Law enforcement could continuously use plain-clothed employees in public to do such non-verbal communication. If this is continuously done over several months and years, the targeted person is eventually going to recognize the hinted/suggested false accusation. Again, this is especially true if family, friends, or others in the community are participating in the same hints of false accusations.

And false accusations cause a person to experience distress and anger. Over time, the hints and suggestions of false accusations might become torturous. People who are bullied experience similar false accusations.

In attempt to stop the hints and suggestions which cause mental suffering, a person might respond to the hints and suggestions and say he did not commit the action he believes the hinters are hinting at. And that is precisely how investigators could provoke false self-incrimination; use the hints to get details into the target’s mind and then cause distress to get him to utter the details.

There are other situations in which the targeted person feels so tortured that he might even falsely admit to something he did not do. Most people have been in situations where another person wants them to say something that they do not want to say. It often occurs that one person wants another person to say he was wrong about something. The constant pestering by one person might lead the other person to say, “I am going to say I was wrong, but not because I am wrong, but only to get you to be quiet.”

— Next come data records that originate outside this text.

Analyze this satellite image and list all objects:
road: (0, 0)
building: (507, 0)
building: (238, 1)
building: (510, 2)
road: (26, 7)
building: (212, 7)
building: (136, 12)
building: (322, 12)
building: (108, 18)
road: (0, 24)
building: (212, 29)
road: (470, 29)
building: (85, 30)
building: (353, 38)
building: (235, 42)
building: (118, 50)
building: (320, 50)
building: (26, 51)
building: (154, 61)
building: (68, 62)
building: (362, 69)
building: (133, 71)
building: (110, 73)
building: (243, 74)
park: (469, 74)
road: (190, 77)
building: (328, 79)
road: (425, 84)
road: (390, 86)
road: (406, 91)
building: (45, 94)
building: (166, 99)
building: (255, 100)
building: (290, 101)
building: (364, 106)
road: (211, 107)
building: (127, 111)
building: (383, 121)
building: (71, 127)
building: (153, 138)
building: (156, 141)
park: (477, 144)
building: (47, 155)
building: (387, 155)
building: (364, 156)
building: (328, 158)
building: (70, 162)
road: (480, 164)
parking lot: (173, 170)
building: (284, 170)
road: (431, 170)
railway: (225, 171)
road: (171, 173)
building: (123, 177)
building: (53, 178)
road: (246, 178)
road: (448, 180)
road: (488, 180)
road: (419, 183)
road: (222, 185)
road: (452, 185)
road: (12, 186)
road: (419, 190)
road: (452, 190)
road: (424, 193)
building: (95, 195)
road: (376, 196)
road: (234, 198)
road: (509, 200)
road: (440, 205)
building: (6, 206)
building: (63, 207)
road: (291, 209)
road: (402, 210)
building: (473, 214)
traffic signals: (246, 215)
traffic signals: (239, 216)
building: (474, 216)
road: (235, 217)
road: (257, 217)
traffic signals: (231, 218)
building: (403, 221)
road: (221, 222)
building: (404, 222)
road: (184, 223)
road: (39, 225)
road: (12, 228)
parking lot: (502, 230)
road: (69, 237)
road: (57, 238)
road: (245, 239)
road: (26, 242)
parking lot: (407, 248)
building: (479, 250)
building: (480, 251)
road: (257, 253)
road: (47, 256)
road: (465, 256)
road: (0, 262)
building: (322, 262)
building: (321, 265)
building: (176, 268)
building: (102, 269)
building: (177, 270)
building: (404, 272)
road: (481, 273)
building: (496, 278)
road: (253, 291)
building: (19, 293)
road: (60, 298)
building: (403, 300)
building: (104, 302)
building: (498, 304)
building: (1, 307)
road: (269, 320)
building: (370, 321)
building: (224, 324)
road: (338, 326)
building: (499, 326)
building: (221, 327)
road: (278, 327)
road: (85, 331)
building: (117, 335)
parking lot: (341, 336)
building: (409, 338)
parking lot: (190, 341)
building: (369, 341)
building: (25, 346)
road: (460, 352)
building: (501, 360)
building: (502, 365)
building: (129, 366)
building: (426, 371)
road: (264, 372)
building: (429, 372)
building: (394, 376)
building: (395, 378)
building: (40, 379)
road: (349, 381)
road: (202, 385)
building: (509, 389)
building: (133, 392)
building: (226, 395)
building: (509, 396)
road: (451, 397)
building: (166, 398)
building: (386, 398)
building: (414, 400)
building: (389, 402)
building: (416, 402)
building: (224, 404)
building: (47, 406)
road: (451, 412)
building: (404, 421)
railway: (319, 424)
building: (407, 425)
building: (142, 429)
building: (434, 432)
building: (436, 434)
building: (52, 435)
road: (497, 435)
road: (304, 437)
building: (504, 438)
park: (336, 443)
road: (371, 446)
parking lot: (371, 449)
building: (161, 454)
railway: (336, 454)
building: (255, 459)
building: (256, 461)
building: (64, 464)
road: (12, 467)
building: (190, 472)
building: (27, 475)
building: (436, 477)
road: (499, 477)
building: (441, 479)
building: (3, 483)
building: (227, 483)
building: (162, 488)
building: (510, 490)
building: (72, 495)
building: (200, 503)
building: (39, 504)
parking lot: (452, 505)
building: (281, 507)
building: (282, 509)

The torturous Zersetzung and similar strategies could lead to the same false confessions. This is especially true if the police, FBI, or others use hints and suggestions of violence. The same non-verbal communications described previously could also be used for such hints and suggestions of violence.

Much of the above discussion is mentioned because it is known that the police, FBI, prosecutors, and other government officials might commit serious evils against others, and people who are potential targets (the righteous people Jesus mentions who become targets of evil people) should be aware of such potential strategies. A study entitled “Government Misconduct and Convicting the Innocent: The Role of Prosecutors, Police and Other Law Enforcement” describes that many people have falsely confessed to a crime due to the threat of violence only to later be exonerated. It must  be kept in mind that such threats of violence need not be spoken directly at the target. Hints, suggestions, non-verbal communications and other no-touch torture strategies mentioned above could achieve the same purpose.

Entities like the FBI and potentially local law enforcement have been shown to overstep their authorities and harm Americans. Thus, there is a need for federal laws against torture inside the United States.